The reader who reported it even documented his claims with two photographs. We have no idea how he managed to mess up the photos so badly in the well lit cafe. Perhaps he didn't have a good camera and had to shoot them from a distance. Possibly better pictures would point to police involvement. But, as John Le Carre would say, pictures taken in secret are like a firing squad: the customer doesn't see or hear a thing.

Novosti wondered whether Stojadinovic "is joining the so-called peace mongers or is the DS chief being increasingly belligerent in his statements because of the friendship". People who only believe the state media don't know what's worse. "So-called peace mongers" are people whose names often don't end in the Slavic -itch, are paid from abroad and serve the new world order, and fiercely try to destroy the Serbs and Serbia. Also, belligerent statements now are only made by people who actively oppose the peace efforts of president Milosevic and by active advocates against the interests of the Serb people. There is no difference: once they would have been called enemies of all colors.

Now Novosti readers, thanks to the reader's report, can imagine two scenes:

1. Stojadinovic is revealing VJ secrets to Djindjic who is passing them on to so-called peace mongers who in turn pass them on to the power brokers of the new world order;

2. Stojadinovic, an officer who knows about war, is dictating especially effective war mongering statements to Djindjic.

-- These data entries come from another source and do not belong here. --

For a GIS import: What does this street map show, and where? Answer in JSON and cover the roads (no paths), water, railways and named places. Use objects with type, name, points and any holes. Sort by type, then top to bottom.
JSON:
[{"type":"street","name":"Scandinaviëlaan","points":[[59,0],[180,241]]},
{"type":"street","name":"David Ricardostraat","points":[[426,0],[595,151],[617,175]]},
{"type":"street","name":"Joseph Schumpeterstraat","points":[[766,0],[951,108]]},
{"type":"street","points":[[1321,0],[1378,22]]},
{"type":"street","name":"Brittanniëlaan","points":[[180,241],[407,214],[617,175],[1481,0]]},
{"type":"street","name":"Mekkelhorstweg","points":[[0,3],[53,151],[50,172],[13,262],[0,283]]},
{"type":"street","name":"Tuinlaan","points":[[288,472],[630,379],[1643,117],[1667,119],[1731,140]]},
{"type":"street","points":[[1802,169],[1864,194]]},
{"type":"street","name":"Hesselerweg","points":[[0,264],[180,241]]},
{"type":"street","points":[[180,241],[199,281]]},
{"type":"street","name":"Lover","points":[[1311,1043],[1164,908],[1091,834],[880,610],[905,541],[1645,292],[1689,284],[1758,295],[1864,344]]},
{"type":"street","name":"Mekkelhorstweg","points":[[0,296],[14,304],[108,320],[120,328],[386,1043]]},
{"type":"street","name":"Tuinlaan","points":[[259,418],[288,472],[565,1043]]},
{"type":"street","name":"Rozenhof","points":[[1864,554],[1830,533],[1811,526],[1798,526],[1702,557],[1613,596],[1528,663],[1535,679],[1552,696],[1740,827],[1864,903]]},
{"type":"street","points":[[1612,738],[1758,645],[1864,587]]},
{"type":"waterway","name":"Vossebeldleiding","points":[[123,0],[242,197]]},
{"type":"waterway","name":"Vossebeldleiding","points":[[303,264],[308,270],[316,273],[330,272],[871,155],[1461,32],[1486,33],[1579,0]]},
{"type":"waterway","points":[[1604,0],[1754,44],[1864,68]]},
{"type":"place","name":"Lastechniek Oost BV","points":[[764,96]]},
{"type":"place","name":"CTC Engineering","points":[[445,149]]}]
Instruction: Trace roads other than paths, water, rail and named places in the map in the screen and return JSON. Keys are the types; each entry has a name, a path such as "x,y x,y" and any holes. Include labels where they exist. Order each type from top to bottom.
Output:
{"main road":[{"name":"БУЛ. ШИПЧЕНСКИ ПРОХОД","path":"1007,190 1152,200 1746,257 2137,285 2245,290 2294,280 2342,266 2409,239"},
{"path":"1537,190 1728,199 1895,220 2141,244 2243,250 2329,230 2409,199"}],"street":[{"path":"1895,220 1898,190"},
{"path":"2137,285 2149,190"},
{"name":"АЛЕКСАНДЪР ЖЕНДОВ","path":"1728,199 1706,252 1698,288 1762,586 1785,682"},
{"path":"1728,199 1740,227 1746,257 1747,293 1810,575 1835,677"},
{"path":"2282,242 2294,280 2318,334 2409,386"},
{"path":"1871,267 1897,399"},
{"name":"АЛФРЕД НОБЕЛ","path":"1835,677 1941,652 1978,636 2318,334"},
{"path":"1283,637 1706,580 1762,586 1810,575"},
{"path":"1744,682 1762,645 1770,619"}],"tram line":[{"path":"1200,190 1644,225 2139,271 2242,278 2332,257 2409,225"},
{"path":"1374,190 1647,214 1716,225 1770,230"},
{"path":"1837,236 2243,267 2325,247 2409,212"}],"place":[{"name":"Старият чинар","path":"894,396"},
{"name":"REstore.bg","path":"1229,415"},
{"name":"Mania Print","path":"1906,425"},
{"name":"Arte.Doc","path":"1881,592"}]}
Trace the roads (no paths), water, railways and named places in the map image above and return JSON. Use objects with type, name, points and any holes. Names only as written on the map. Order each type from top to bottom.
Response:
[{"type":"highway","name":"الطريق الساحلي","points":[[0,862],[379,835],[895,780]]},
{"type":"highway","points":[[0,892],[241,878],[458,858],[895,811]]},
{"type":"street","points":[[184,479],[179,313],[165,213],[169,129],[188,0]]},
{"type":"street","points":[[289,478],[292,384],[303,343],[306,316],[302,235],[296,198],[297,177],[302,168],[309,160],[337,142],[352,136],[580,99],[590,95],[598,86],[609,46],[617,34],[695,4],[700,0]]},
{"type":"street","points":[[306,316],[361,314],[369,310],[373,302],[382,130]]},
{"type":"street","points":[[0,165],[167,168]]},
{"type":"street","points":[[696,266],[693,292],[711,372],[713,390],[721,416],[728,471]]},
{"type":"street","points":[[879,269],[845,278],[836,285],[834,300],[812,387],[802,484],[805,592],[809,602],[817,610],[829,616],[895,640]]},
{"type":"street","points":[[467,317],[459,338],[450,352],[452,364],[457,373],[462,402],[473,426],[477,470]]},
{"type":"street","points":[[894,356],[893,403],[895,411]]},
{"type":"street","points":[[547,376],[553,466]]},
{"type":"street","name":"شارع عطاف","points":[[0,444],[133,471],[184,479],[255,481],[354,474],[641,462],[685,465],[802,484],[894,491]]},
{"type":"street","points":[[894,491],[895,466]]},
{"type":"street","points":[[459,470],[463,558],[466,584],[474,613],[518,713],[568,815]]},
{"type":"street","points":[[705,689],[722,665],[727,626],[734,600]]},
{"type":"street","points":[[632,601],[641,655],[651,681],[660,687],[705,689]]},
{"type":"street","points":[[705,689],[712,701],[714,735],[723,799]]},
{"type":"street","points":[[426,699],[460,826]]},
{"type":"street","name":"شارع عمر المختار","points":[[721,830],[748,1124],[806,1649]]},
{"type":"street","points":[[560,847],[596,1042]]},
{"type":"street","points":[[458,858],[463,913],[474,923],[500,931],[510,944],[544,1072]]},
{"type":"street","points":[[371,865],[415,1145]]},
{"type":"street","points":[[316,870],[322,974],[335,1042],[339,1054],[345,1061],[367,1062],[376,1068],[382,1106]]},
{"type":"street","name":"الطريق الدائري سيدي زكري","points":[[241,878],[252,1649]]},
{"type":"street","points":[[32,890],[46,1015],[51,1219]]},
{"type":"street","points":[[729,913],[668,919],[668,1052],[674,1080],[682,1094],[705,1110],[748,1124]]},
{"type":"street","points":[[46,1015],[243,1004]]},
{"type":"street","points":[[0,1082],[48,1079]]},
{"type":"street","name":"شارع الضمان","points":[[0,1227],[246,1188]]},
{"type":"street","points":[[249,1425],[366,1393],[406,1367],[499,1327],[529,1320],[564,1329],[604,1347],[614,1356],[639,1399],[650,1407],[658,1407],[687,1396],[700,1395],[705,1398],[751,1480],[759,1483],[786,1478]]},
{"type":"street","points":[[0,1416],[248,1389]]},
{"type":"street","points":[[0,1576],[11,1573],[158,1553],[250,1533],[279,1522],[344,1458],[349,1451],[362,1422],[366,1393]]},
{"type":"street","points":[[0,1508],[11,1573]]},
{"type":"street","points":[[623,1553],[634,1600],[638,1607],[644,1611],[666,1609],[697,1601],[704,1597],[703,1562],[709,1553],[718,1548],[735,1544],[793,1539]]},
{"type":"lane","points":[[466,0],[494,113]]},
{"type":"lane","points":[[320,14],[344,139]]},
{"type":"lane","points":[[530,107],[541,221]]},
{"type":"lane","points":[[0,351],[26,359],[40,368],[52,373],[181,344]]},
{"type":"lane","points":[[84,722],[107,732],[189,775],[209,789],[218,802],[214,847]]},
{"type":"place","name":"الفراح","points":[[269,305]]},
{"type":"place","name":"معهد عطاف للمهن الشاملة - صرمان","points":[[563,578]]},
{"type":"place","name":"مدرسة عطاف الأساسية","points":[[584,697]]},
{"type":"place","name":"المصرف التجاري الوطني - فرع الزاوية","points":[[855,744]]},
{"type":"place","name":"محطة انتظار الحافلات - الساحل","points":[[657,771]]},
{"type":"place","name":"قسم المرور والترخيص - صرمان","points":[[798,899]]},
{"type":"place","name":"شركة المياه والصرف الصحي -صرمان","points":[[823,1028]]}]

It's up to the public to decide which they prefer.

"We met on Terazije square, "Stojadinovic told VREME. "We talked normally and anyone could have seen us and taken pictures. There was no need for a police reporter to climb walls and hide or risk his life. That is very irresponsible of his superiors. It's embarrassing for the security services to do that Orwellian job (whether they're general Aleksandar Dimitrijevic's men or Serbian police minister Zoran Sokolovic's) in a state where top level criminals are given time on state TV."

Djindjic said that an additional cause for concern is the fact that the reports those services gather, are available to a wide circle of users from the ruling party allowing them to manipulate with information. "A year ago I said, SPS deputies in the Serbian parliament were recounting my phone conversations," he said, "they exchange that information like video tapes, using them to discredit political opponents and they see nothing wrong in that. Now they want to insinuate that Stojadinovic is a secret DS member, that he did things in the army on my orders, that it is all a conspiracy dangerous to the state."

Both men said there was no explaining or notes. But the reader reporter went further and said regulars at the Writers' Club recognized Stojadinovic in the company of Soros activists. Probably that's the main proof: every honest citizen knows that that foundation is "an instrument of the new world order that turns Serb children into janissaries".

"I was at the Writers' Club with Aleksandar Vasovic and Milica Kuburovic, radio B 92 journalists," Stojadinovic said. "They've been my friends for years and I cooperated with them when I was VJ spokesman. Our conversation was about a job and our friendship. As for the Soros foundation, I have to say I know no one there and I have no prejudices about it."

What was the goal behind the whole thing? Don't officers of the officially non-political army have the right to meet anyone they want? If he had met with Ivica Dacic or Bratislava Morina there would have been no report.

Who knows maybe the report is revenge for the colonel's open letter to FRY president Lilic in which he openly accused him of protecting thieves in the VJ.

Maybe the goal is a message to Djindjic: whoever meets with Stojadinovic (thrown out of the army for "violating basic norms of behavior") will be compromised.

 

The Third Man

Just before this issue went to print the reader reporter sent us the following exclusive note:

"On the night in question in the Writers' Club, B 92 journalist Zoran Mamula, a proven Soros activist, was with Stojadinovic as well.

Specially for the reader reporter Mamula said: "Yes, I was there. I got there about half an hour after midnight. I assume the reader reporter didn't notice me because he dozed off."